» Prompt
Stopping at the line that holds "22: (675, 306, 4.55)", repeat the lines below exactly, starting from the very first and including that final line.

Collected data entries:
====================

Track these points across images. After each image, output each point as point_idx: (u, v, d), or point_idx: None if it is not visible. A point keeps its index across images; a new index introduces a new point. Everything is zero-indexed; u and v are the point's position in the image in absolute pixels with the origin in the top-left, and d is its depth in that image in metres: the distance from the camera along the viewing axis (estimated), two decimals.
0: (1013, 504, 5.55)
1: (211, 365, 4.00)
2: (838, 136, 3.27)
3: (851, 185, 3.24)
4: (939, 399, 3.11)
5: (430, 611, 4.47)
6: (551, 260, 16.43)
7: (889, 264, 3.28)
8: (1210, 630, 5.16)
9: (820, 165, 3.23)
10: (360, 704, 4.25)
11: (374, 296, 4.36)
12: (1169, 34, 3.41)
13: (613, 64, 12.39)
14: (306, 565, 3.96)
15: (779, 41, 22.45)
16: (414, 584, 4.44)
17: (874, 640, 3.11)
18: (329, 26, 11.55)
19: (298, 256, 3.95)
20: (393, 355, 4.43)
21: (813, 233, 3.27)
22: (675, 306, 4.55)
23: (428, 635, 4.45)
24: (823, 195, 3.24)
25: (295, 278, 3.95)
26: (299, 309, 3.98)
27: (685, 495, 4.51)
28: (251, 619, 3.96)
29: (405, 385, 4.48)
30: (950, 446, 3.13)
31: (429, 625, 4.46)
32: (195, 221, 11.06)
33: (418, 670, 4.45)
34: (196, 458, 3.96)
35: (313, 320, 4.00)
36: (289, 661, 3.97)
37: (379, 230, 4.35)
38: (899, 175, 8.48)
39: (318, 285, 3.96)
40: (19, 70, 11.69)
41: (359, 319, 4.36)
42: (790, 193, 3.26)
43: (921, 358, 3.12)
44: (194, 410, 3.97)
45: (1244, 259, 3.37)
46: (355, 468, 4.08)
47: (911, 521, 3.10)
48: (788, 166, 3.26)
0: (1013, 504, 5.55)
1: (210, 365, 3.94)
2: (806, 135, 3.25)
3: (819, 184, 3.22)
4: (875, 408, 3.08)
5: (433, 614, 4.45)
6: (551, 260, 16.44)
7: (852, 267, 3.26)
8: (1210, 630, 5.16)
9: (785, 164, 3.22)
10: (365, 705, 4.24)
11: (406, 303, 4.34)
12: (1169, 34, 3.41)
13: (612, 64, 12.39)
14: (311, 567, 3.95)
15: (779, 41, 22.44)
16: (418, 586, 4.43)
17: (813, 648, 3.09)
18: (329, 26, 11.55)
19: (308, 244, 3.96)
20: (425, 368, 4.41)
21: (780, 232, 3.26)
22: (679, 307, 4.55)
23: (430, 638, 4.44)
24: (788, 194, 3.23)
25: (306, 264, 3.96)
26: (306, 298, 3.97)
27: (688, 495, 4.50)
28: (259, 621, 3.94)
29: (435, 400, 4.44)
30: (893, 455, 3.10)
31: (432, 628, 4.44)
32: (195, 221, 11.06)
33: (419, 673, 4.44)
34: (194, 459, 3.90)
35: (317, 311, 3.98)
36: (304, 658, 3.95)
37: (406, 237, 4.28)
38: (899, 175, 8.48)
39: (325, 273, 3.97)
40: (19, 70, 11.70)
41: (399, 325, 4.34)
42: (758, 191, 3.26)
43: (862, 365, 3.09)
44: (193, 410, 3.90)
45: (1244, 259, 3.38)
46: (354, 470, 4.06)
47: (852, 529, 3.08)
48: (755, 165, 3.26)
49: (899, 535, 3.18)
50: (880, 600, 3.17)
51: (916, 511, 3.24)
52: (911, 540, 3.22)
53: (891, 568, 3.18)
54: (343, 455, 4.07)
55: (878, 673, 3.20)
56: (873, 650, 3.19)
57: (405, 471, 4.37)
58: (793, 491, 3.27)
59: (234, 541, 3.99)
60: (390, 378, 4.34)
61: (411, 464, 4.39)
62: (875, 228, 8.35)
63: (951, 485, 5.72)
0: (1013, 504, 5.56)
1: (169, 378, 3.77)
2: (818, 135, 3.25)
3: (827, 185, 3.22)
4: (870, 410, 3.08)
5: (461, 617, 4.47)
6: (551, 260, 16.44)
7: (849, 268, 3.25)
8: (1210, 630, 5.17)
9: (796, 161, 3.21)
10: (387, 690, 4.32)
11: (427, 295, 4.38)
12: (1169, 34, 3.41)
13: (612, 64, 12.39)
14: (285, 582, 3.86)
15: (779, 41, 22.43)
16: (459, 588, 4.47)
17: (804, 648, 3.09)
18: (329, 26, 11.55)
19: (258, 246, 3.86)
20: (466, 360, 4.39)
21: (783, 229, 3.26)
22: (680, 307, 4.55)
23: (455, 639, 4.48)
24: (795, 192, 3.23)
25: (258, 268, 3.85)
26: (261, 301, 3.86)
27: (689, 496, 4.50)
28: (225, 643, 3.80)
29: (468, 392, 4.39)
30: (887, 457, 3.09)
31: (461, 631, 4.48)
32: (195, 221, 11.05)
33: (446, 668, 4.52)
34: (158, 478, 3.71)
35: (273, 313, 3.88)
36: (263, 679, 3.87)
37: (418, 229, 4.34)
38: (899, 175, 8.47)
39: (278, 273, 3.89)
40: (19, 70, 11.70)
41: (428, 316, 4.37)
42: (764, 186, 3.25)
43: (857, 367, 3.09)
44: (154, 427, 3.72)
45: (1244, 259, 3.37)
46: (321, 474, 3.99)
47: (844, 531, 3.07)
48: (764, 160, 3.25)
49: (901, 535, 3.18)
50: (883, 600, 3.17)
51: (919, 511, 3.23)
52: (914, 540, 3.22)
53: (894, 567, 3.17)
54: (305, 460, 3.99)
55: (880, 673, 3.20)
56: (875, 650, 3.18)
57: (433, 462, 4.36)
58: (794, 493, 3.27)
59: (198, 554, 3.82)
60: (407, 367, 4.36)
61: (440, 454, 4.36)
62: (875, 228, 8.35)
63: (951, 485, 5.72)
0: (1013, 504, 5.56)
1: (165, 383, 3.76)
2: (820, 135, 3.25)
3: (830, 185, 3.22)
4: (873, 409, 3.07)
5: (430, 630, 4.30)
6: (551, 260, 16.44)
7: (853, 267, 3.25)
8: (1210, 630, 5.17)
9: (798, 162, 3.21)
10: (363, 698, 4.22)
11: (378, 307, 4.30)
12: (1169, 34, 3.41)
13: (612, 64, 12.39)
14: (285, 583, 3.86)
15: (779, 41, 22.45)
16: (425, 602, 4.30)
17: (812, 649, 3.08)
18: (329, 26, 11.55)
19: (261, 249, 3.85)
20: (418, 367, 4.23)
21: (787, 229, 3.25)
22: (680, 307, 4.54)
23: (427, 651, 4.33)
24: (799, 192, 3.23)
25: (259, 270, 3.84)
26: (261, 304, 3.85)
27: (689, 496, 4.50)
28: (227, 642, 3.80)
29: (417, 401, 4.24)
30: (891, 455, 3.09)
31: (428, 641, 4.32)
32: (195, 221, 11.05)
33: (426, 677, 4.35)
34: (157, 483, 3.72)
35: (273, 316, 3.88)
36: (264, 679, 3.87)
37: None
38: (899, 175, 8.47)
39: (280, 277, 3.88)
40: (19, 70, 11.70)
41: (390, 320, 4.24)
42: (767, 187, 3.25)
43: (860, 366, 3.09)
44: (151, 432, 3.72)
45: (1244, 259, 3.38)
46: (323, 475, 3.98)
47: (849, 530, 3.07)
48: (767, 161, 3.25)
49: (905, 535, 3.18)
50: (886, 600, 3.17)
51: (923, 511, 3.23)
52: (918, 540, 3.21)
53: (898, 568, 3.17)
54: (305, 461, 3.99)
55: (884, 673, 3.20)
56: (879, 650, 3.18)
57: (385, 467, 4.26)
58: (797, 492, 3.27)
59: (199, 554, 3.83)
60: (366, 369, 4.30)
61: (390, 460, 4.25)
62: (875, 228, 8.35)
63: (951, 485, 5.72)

====================

» Your response
Track these points across images. After each image, output each point as point_idx: (u, v, d), or point_idx: None if it is not visible. A point keeps its index across images; a new index introduces a new point. Everything is zero-indexed; u and v are the point's position in the image in absolute pixels with the origin in the top-left, and d is its depth in that image in metres: the distance from the camera along the viewing axis (estimated), two decimals.
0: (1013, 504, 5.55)
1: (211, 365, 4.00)
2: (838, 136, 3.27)
3: (851, 185, 3.24)
4: (939, 399, 3.11)
5: (430, 611, 4.47)
6: (551, 260, 16.43)
7: (889, 264, 3.28)
8: (1210, 630, 5.16)
9: (820, 165, 3.23)
10: (360, 704, 4.25)
11: (374, 296, 4.36)
12: (1169, 34, 3.41)
13: (613, 64, 12.39)
14: (306, 565, 3.96)
15: (779, 41, 22.45)
16: (414, 584, 4.44)
17: (874, 640, 3.11)
18: (329, 26, 11.55)
19: (298, 256, 3.95)
20: (393, 355, 4.43)
21: (813, 233, 3.27)
22: (675, 306, 4.55)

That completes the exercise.